▶ [Exercise description]
Could you write out each entry exactly as it reads?

▶ [Listed records]
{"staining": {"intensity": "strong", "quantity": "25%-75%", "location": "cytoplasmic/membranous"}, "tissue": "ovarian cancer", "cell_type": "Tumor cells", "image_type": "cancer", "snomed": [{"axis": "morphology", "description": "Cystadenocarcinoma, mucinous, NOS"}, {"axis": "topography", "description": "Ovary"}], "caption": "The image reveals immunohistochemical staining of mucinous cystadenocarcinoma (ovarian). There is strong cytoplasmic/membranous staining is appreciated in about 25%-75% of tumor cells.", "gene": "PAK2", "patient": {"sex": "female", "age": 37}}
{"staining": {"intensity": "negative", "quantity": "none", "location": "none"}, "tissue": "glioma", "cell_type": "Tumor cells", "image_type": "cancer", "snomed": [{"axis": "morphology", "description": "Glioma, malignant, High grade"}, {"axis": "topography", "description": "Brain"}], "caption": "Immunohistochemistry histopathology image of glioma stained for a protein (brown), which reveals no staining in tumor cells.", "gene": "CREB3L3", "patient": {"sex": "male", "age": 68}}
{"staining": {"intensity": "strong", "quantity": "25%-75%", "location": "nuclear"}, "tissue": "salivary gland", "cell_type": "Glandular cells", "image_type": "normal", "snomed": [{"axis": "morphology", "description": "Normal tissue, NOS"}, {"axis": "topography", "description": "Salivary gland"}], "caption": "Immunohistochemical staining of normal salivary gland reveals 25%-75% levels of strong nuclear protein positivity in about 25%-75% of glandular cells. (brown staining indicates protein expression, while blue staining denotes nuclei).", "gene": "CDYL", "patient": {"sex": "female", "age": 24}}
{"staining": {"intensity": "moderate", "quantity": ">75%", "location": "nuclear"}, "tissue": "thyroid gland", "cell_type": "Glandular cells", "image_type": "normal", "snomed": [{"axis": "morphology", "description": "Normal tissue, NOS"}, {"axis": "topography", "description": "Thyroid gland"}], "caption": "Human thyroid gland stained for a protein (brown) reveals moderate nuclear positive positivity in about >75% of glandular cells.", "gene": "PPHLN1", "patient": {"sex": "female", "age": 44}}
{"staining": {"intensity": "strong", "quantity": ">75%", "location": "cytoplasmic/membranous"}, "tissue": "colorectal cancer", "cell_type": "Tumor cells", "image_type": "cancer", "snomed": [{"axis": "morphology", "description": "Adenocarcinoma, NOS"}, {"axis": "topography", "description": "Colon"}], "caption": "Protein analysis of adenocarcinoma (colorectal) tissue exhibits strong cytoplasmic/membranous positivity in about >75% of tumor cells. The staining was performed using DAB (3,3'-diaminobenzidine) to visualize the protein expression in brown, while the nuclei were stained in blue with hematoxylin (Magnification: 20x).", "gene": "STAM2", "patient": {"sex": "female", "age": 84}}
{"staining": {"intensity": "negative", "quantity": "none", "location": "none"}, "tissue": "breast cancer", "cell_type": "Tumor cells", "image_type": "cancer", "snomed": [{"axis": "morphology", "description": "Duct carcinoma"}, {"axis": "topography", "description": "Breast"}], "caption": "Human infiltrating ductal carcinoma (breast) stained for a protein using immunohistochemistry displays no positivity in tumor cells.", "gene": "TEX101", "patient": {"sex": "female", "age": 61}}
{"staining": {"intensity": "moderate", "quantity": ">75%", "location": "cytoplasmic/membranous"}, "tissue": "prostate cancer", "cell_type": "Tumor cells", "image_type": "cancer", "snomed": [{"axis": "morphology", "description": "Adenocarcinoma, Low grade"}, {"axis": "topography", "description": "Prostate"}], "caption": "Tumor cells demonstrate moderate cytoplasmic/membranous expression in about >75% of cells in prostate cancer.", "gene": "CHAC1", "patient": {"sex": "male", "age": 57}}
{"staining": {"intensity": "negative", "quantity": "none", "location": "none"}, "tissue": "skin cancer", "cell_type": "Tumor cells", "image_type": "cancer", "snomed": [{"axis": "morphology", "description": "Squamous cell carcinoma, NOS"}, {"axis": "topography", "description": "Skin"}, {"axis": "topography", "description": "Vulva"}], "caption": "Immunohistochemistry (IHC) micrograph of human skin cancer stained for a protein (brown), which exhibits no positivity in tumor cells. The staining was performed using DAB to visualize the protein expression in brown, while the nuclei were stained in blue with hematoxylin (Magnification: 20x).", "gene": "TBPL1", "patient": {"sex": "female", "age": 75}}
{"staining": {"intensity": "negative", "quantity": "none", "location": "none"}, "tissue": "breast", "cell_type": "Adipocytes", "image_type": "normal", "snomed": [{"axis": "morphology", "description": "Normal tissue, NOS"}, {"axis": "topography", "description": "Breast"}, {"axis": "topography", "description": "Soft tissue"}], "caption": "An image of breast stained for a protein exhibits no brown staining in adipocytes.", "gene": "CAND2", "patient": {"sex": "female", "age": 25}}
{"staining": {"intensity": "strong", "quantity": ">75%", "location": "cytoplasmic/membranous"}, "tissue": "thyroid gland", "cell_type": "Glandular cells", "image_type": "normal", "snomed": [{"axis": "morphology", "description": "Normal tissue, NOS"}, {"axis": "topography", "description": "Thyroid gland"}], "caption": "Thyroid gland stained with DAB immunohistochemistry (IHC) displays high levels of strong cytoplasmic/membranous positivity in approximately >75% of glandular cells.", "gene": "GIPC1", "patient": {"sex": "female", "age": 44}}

▶ [Answer to this task]
{"staining": {"intensity": "strong", "quantity": "25%-75%", "location": "cytoplasmic/membranous"}, "tissue": "ovarian cancer", "cell_type": "Tumor cells", "image_type": "cancer", "snomed": [{"axis": "morphology", "description": "Cystadenocarcinoma, mucinous, NOS"}, {"axis": "topography", "description": "Ovary"}], "caption": "The image reveals immunohistochemical staining of mucinous cystadenocarcinoma (ovarian). There is strong cytoplasmic/membranous staining is appreciated in about 25%-75% of tumor cells.", "gene": "PAK2", "patient": {"sex": "female", "age": 37}}
{"staining": {"intensity": "negative", "quantity": "none", "location": "none"}, "tissue": "glioma", "cell_type": "Tumor cells", "image_type": "cancer", "snomed": [{"axis": "morphology", "description": "Glioma, malignant, High grade"}, {"axis": "topography", "description": "Brain"}], "caption": "Immunohistochemistry histopathology image of glioma stained for a protein (brown), which reveals no staining in tumor cells.", "gene": "CREB3L3", "patient": {"sex": "male", "age": 68}}
{"staining": {"intensity": "strong", "quantity": "25%-75%", "location": "nuclear"}, "tissue": "salivary gland", "cell_type": "Glandular cells", "image_type": "normal", "snomed": [{"axis": "morphology", "description": "Normal tissue, NOS"}, {"axis": "topography", "description": "Salivary gland"}], "caption": "Immunohistochemical staining of normal salivary gland reveals 25%-75% levels of strong nuclear protein positivity in about 25%-75% of glandular cells. (brown staining indicates protein expression, while blue staining denotes nuclei).", "gene": "CDYL", "patient": {"sex": "female", "age": 24}}
{"staining": {"intensity": "moderate", "quantity": ">75%", "location": "nuclear"}, "tissue": "thyroid gland", "cell_type": "Glandular cells", "image_type": "normal", "snomed": [{"axis": "morphology", "description": "Normal tissue, NOS"}, {"axis": "topography", "description": "Thyroid gland"}], "caption": "Human thyroid gland stained for a protein (brown) reveals moderate nuclear positive positivity in about >75% of glandular cells.", "gene": "PPHLN1", "patient": {"sex": "female", "age": 44}}
{"staining": {"intensity": "strong", "quantity": ">75%", "location": "cytoplasmic/membranous"}, "tissue": "colorectal cancer", "cell_type": "Tumor cells", "image_type": "cancer", "snomed": [{"axis": "morphology", "description": "Adenocarcinoma, NOS"}, {"axis": "topography", "description": "Colon"}], "caption": "Protein analysis of adenocarcinoma (colorectal) tissue exhibits strong cytoplasmic/membranous positivity in about >75% of tumor cells. The staining was performed using DAB (3,3'-diaminobenzidine) to visualize the protein expression in brown, while the nuclei were stained in blue with hematoxylin (Magnification: 20x).", "gene": "STAM2", "patient": {"sex": "female", "age": 84}}
{"staining": {"intensity": "negative", "quantity": "none", "location": "none"}, "tissue": "breast cancer", "cell_type": "Tumor cells", "image_type": "cancer", "snomed": [{"axis": "morphology", "description": "Duct carcinoma"}, {"axis": "topography", "description": "Breast"}], "caption": "Human infiltrating ductal carcinoma (breast) stained for a protein using immunohistochemistry displays no positivity in tumor cells.", "gene": "TEX101", "patient": {"sex": "female", "age": 61}}
{"staining": {"intensity": "moderate", "quantity": ">75%", "location": "cytoplasmic/membranous"}, "tissue": "prostate cancer", "cell_type": "Tumor cells", "image_type": "cancer", "snomed": [{"axis": "morphology", "description": "Adenocarcinoma, Low grade"}, {"axis": "topography", "description": "Prostate"}], "caption": "Tumor cells demonstrate moderate cytoplasmic/membranous expression in about >75% of cells in prostate cancer.", "gene": "CHAC1", "patient": {"sex": "male", "age": 57}}
{"staining": {"intensity": "negative", "quantity": "none", "location": "none"}, "tissue": "skin cancer", "cell_type": "Tumor cells", "image_type": "cancer", "snomed": [{"axis": "morphology", "description": "Squamous cell carcinoma, NOS"}, {"axis": "topography", "description": "Skin"}, {"axis": "topography", "description": "Vulva"}], "caption": "Immunohistochemistry (IHC) micrograph of human skin cancer stained for a protein (brown), which exhibits no positivity in tumor cells. The staining was performed using DAB to visualize the protein expression in brown, while the nuclei were stained in blue with hematoxylin (Magnification: 20x).", "gene": "TBPL1", "patient": {"sex": "female", "age": 75}}
{"staining": {"intensity": "negative", "quantity": "none", "location": "none"}, "tissue": "breast", "cell_type": "Adipocytes", "image_type": "normal", "snomed": [{"axis": "morphology", "description": "Normal tissue, NOS"}, {"axis": "topography", "description": "Breast"}, {"axis": "topography", "description": "Soft tissue"}], "caption": "An image of breast stained for a protein exhibits no brown staining in adipocytes.", "gene": "CAND2", "patient": {"sex": "female", "age": 25}}
{"staining": {"intensity": "strong", "quantity": ">75%", "location": "cytoplasmic/membranous"}, "tissue": "thyroid gland", "cell_type": "Glandular cells", "image_type": "normal", "snomed": [{"axis": "morphology", "description": "Normal tissue, NOS"}, {"axis": "topography", "description": "Thyroid gland"}], "caption": "Thyroid gland stained with DAB immunohistochemistry (IHC) displays high levels of strong cytoplasmic/membranous positivity in approximately >75% of glandular cells.", "gene": "GIPC1", "patient": {"sex": "female", "age": 44}}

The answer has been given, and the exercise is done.